Max Martin, another Swedish prodigy (apart from the entity that is ABBA and the now deceased ΛVICII–damn, the Swedes really love to stylize their monikers), has put the success of Taylor Swift’s reputation. behind him to bring us the first single from Ariana Grande’s upcoming fourth album, entitled “No Tears Left to Cry.” An appropriate single after the almost year long hiatus Grande took from the spotlight in the wake of the Manchester Arena bombing that occurred during her Dangerous Woman Tour on May 22, 2017, “No Tears Left to Cry” might, at first glance, seem to be a song promoting apathy, but ultimately espouses the notion that, after a certain point, no matter how severe the PTSD, you must keep going on your merry way.
Like an M. C. Escher drawing come to life, Dave Meyers sets the stage of Grande’s redemption in a multi-dimensional world where edifices will never disappoint her. In many ways, it’s kind of like an architect’s wet dream. Beginning in an ornate hallway, Grande soon starts walking along the ceiling like it ain’t no big deal, an indication that even if the world’s been turned upside down, she’s going to carry on as best as she can, in hair extensions and a ball gown. The next scene takes us to Grande caught amid a tangle of twinkling white lights that she seems content to stay in until a staircase pierces through the upside down cityscape and she’s now blonde and wearing some metallic silver dress that Paris Hilton would have been spotted in circa ’02.
As she sings, “Can’t stop now, can’t stop, so shut your mouth/Shut your mouth, and if you don’t know/Then now you know it, babe [yes, Notorious B.I.G. is owed a songwriting credit]/Know it, babe, yeah,” the narrative digresses into a faint rehashing of Singin’ in the Rain, with Grande styled in a white cupcake silhouette dress with polka dots (something only a true waif can make work) and knee-high black stiletto boots. At this juncture, a gaggle of men dressed like Britney Spears in the “Me Against the Music” video proceed to dance with umbrellas on one side of the cubed building as Ariana eventually lets herself fall off of it in ecstasy while declaring, “Right now, I’m in a state of mind/I wanna be in like all the time/Ain’t got no tears left to cry.” And since there are none left within her body to shed, she might as well pick herself up with the suspended in the air staircase provided and explain, “So I’m pickin’ it up, pickin’ it up/I’m lovin’, I’m livin’, I’m pickin’ it up/I’m pickin’ it up, pickin’ it up.” We get it, you’re pickin’ it up. It being your former shell of a body in the aftermath of ghastly trauma.

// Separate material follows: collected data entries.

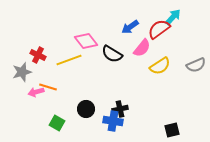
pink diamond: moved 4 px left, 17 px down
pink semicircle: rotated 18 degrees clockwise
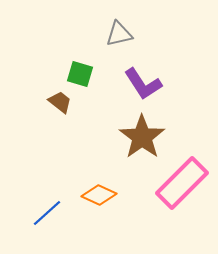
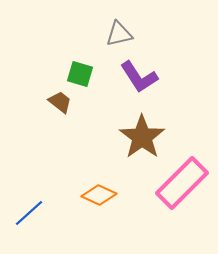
purple L-shape: moved 4 px left, 7 px up
blue line: moved 18 px left
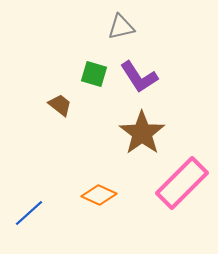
gray triangle: moved 2 px right, 7 px up
green square: moved 14 px right
brown trapezoid: moved 3 px down
brown star: moved 4 px up
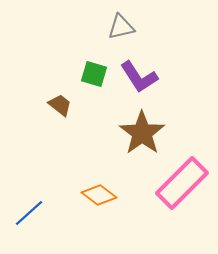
orange diamond: rotated 12 degrees clockwise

Meyers then switches to a shot of a prismatic Grande urging you to come with her “on another mentality,” which seems, eventually, to grimly translate into her putting on different faces to simulate the emotion she’s no longer capable of conjuring naturally. For how can you feel anything when to do so in processing such a situation would result in feeling too much?
Among the strewn trio of faces expressing sentiment is a piece of paper with a list of words that reads, “R.E.M.,” “God Is A Woman,” “Successful” and “Borderline.” A frazzled mentality indeed. But it’s one that leads her to some semblance of peace and acceptance by the end, as she tosses a ball to her dog that ends up turning into a bee (much to the dog’s dismay, one imagines), the longtime symbol of Manchester, appearing on the city’s coat of arms since the 1800s as a testament to the ceaselessly toiling nature of its denizens. So, too, does Grande ceaselessly toil toward a road to recovery that she has hopefully helped pave for others suffering, not just from the Manchester attacks, but from life in general.